We ate at L’usine, a hip and contemporary cafe come concept store not far from the Opera House. We had Ban Mi, Croque-monsieur and got to try another French legacy – the coffee. Even though everything looks immaculate, we didn’t risk the ice in drinks and took the cubes out.
Our other recommendation would be The Refinery, a classic French style bistro, located in an old opium factory, also situated here in the courtyard were lots of other nice looking restaurants to choose from including Argentinian steakhouse, Spanish tapas and a Lebanese restaurant. It makes for a lovely evening, very atmospheric with the fairy lights hung between the trees, also a great place for people watching!

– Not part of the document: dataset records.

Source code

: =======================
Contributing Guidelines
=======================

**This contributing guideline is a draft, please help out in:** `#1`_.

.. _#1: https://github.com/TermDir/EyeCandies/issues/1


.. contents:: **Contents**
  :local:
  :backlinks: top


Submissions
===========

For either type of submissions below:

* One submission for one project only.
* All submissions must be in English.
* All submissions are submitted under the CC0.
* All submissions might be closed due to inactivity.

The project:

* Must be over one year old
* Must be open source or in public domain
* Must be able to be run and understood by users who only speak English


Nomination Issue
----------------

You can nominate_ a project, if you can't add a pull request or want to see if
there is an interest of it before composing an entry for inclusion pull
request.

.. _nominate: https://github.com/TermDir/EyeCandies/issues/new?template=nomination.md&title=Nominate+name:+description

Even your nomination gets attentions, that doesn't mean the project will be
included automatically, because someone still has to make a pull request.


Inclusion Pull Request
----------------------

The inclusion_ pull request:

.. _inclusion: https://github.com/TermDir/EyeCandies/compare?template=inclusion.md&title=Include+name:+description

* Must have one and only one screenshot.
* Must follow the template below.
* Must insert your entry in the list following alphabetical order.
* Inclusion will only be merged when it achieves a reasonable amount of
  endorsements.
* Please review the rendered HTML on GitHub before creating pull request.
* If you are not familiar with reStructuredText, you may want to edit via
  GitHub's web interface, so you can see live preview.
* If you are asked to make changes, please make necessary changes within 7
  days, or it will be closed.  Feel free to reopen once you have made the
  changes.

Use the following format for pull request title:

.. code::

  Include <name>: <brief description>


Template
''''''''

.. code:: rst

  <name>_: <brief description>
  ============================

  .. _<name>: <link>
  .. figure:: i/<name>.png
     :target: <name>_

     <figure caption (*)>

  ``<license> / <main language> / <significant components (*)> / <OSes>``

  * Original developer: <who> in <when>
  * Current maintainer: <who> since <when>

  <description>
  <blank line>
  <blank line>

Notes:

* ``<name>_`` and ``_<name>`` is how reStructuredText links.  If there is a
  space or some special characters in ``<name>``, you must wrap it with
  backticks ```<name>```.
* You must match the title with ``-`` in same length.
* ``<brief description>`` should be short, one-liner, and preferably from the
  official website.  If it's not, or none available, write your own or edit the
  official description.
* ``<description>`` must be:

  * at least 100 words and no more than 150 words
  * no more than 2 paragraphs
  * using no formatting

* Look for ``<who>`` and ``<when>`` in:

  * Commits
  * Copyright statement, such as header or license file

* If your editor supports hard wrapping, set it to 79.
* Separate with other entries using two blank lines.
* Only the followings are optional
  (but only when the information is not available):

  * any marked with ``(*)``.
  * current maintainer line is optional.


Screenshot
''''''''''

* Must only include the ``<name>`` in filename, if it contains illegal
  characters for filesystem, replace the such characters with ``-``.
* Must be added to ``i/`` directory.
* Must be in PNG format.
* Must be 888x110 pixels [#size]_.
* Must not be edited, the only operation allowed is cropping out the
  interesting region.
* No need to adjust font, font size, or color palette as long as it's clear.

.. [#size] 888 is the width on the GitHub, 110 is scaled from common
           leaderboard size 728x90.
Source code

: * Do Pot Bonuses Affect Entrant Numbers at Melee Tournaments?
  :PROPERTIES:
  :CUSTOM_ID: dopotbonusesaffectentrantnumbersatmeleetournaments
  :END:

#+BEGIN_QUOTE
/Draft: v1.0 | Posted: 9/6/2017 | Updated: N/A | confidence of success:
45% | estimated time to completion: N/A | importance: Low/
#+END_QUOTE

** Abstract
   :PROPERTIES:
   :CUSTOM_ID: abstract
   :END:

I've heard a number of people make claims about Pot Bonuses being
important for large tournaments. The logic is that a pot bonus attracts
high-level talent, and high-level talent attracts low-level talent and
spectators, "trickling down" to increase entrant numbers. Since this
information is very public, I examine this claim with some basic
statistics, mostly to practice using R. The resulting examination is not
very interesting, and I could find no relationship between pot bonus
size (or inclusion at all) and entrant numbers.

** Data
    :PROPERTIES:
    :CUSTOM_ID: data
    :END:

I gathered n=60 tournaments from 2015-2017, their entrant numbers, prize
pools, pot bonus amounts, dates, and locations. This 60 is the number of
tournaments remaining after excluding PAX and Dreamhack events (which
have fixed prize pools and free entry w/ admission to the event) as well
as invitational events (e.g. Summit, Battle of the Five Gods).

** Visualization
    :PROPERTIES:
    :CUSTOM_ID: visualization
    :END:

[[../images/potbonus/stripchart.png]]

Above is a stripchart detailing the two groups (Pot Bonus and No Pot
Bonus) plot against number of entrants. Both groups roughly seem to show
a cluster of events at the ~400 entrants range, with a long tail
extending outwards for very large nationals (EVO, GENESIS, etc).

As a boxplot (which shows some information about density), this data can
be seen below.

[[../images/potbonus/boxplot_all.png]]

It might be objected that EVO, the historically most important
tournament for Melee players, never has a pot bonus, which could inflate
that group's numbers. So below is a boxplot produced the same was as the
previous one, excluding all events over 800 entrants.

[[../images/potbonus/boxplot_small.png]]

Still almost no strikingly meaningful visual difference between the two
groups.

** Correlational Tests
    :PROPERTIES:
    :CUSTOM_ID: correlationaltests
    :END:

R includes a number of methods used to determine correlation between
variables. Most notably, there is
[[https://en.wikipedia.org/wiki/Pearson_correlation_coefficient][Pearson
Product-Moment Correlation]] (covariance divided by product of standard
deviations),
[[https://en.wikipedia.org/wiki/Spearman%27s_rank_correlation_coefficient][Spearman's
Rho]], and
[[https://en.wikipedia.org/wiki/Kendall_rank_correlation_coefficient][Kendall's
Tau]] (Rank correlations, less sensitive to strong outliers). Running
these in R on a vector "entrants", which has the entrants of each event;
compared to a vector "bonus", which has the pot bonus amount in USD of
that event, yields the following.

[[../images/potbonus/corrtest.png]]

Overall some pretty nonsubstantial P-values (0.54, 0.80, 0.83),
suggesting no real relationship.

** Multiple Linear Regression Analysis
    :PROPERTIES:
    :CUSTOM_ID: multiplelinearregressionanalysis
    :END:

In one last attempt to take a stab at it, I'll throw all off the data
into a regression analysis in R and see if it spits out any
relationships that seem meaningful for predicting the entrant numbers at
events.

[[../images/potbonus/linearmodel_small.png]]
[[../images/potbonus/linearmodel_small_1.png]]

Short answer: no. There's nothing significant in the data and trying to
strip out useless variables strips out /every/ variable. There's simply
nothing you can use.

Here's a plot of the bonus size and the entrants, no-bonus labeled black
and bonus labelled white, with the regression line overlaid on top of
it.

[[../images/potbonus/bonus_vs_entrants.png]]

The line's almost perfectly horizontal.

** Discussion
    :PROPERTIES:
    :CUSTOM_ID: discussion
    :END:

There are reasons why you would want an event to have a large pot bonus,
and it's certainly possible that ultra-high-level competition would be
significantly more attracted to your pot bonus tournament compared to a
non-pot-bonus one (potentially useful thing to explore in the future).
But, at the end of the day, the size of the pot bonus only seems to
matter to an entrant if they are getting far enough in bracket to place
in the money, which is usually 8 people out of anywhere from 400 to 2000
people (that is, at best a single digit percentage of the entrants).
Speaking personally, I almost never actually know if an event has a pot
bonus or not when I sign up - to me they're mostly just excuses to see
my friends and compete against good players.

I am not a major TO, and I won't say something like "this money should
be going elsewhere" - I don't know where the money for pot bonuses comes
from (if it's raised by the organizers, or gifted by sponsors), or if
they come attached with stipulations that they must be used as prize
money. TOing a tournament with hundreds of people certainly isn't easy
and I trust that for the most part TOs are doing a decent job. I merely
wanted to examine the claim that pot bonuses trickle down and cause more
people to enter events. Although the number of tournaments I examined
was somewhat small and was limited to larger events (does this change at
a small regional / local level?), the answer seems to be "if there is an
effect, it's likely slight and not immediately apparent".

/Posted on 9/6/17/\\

Whilst you’re in Saigon you must try a bit of the high life, there’s loads of fancy roof top bars all over the city to choose from. We headed to the Rex Hotel’s Rooftop Garden Bar to take in the views.
The Rex Hotel was a significant place during the Vietnam War, this is where the American Information Service were based, at 5pm the world’s press gathered to listen to the American army’s daily media briefings, the foreign press nicknamed it “Five o’clock follies”. It was also a popular place for officers and journalists to socialise.
We only ordered a couple of Rex’s signature cocktail, the Five o’clock follie as they were quite pricey, we then stuck to the local Saigon Beer which tasted good.
The Vietnam War & Cu Chi Tunnels
Because our flight was delayed on arrival we missed the best part of a day in Saigon which was a real shame as we were going to visit the Cu Chi Tunnels. So bare this in mind if your in a tight itinerary like we were. We’d already seen some of Vietnam’s war torn past in Hue and learnt a lot about the Vietnam War, but it would have been interesting to see the secret underground tunnels used by the Viet Cong, part of their tactics for guerrilla fighting, at least were saved all the gory details, plus Garth gets claustrophobia, so not sure if he would have coped?
We also took a day trip to the Mekong Delta so didn’t get time to visit The War Remnants Museum or The Reunification Palace. Garth was also interested in seeing the The Dogma Collection Gallery, which holds the largest collection of original Vietnamese propaganda art.
Phil and Garth’s Top 5 Saigon Tips
- Tip #1: Watch out for drive by snatching on scooters – don’t carry cameras or bags with straps over your shoulder.
- Tip #2: Don’t eat any raw fish – they may contain harmful bacterias that live in high temperatures.
- Tip #3: U.S. dollars are accepted, but for the best rate pay in Vietnamese Dong.
- Tip #4: Shoe shine boys will constantly approach you, even if you are wearing trainers!
- Tip #5: Hotel air conditioning can give you a cold or sore throat – so we always take cold remedies with us.